Available records below:

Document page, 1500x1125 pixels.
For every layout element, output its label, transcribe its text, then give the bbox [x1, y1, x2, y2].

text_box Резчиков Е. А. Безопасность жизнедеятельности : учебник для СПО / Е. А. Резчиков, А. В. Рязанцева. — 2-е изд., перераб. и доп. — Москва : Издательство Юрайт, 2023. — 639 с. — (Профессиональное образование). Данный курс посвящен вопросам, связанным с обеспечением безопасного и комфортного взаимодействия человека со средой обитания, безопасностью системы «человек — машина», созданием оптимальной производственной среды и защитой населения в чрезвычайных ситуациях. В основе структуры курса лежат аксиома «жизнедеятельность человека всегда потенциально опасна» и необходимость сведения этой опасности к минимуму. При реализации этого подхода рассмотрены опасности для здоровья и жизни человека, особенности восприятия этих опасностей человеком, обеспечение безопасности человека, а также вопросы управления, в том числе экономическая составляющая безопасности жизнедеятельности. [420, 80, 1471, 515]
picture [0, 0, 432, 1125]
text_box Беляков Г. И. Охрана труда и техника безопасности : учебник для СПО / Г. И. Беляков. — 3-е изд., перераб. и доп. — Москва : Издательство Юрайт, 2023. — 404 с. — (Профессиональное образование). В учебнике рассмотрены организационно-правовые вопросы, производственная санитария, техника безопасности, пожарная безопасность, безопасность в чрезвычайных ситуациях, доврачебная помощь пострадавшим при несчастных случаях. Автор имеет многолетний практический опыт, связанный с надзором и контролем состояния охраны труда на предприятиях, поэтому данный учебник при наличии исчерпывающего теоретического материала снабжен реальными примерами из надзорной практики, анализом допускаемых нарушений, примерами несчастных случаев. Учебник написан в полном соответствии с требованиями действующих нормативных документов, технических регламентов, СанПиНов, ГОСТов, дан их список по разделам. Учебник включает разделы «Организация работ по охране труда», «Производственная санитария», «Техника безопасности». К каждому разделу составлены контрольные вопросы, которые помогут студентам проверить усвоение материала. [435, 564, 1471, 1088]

End of Available records.

* Work order
Write out all the entries exactly.

* Task response
Document page, 1500x1125 pixels.
For every layout element, output its label, transcribe its text, then give the bbox [x1, y1, x2, y2].

text_box Резчиков Е. А. Безопасность жизнедеятельности : учебник для СПО / Е. А. Резчиков, А. В. Рязанцева. — 2-е изд., перераб. и доп. — Москва : Издательство Юрайт, 2023. — 639 с. — (Профессиональное образование). Данный курс посвящен вопросам, связанным с обеспечением безопасного и комфортного взаимодействия человека со средой обитания, безопасностью системы «человек — машина», созданием оптимальной производственной среды и защитой населения в чрезвычайных ситуациях. В основе структуры курса лежат аксиома «жизнедеятельность человека всегда потенциально опасна» и необходимость сведения этой опасности к минимуму. При реализации этого подхода рассмотрены опасности для здоровья и жизни человека, особенности восприятия этих опасностей человеком, обеспечение безопасности человека, а также вопросы управления, в том числе экономическая составляющая безопасности жизнедеятельности. [420, 80, 1471, 515]
picture [0, 0, 432, 1125]
text_box Беляков Г. И. Охрана труда и техника безопасности : учебник для СПО / Г. И. Беляков. — 3-е изд., перераб. и доп. — Москва : Издательство Юрайт, 2023. — 404 с. — (Профессиональное образование). В учебнике рассмотрены организационно-правовые вопросы, производственная санитария, техника безопасности, пожарная безопасность, безопасность в чрезвычайных ситуациях, доврачебная помощь пострадавшим при несчастных случаях. Автор имеет многолетний практический опыт, связанный с надзором и контролем состояния охраны труда на предприятиях, поэтому данный учебник при наличии исчерпывающего теоретического материала снабжен реальными примерами из надзорной практики, анализом допускаемых нарушений, примерами несчастных случаев. Учебник написан в полном соответствии с требованиями действующих нормативных документов, технических регламентов, СанПиНов, ГОСТов, дан их список по разделам. Учебник включает разделы «Организация работ по охране труда», «Производственная санитария», «Техника безопасности». К каждому разделу составлены контрольные вопросы, которые помогут студентам проверить усвоение материала. [435, 564, 1471, 1088]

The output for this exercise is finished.